- What you have to do -
Would you please repeat all of the data exactly, omitting the pictures?

- The data -
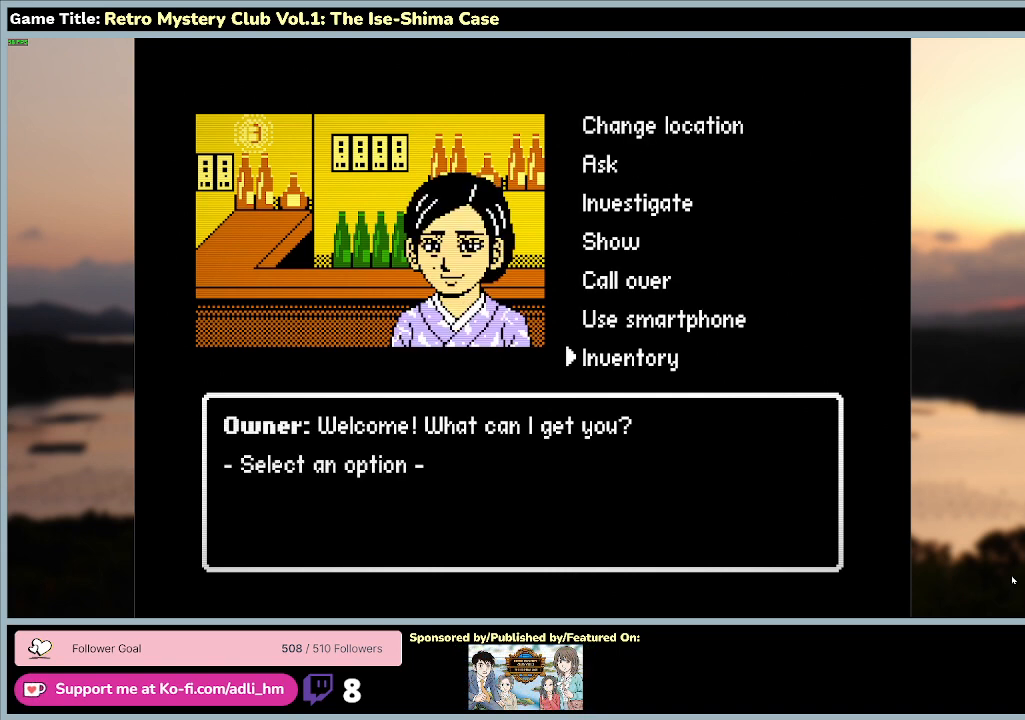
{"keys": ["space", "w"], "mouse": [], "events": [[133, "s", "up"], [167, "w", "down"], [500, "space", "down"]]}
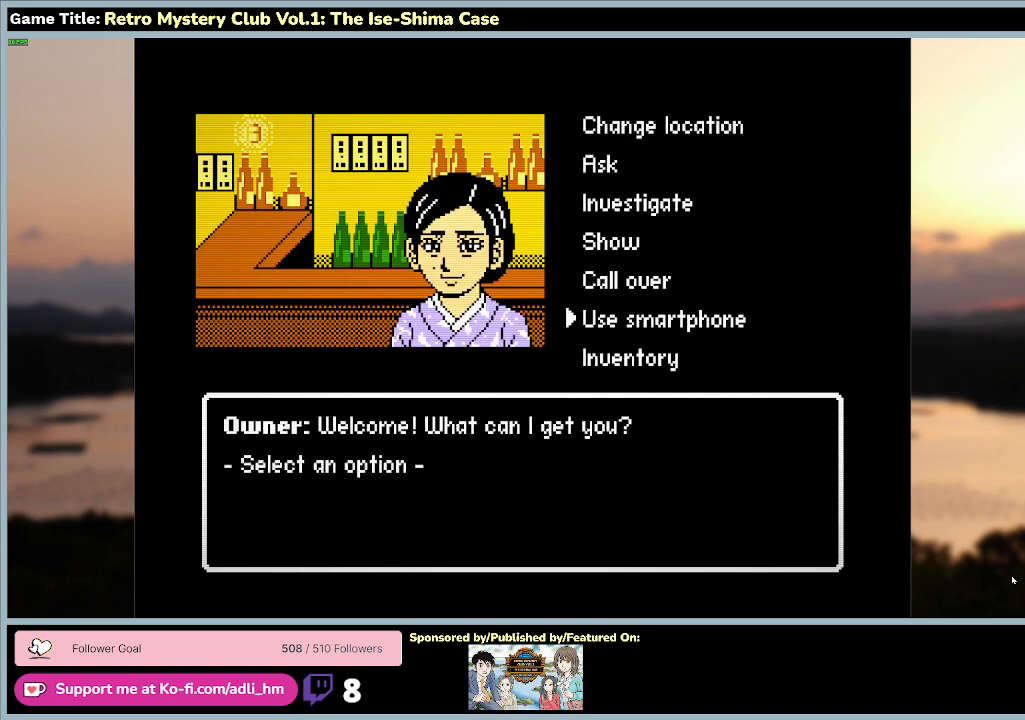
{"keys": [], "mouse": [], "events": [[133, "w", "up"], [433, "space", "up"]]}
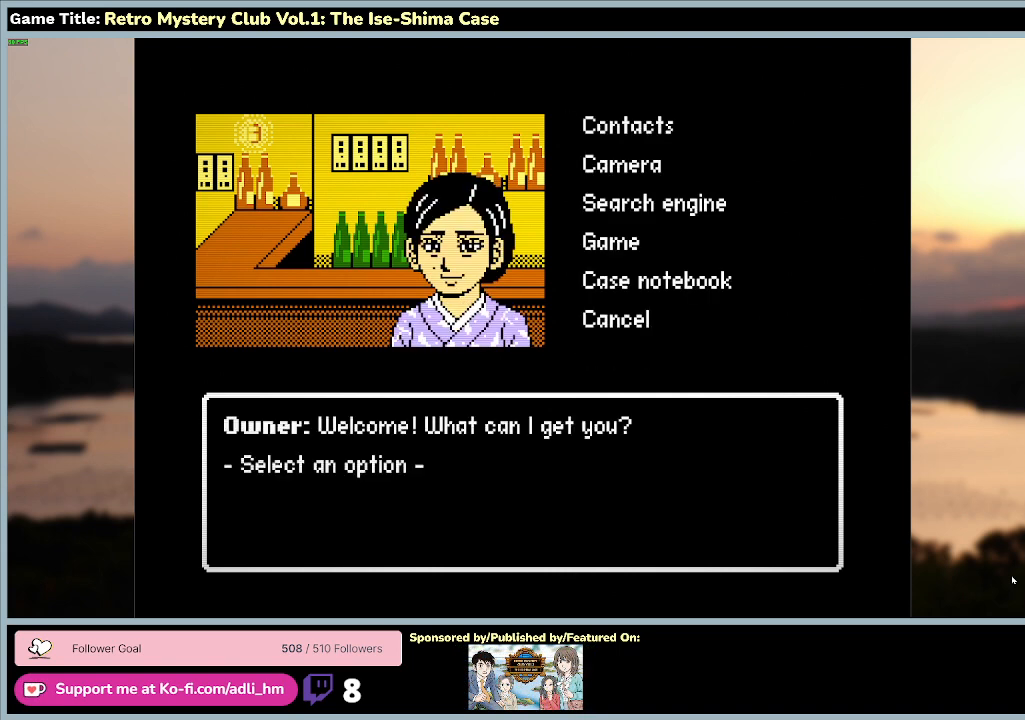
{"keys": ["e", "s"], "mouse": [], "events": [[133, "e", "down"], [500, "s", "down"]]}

- Output -
{"keys": ["space", "w"], "mouse": [], "events": [[133, "s", "up"], [167, "w", "down"], [500, "space", "down"]]}
{"keys": [], "mouse": [], "events": [[133, "w", "up"], [433, "space", "up"]]}
{"keys": ["e", "s"], "mouse": [], "events": [[133, "e", "down"], [500, "s", "down"]]}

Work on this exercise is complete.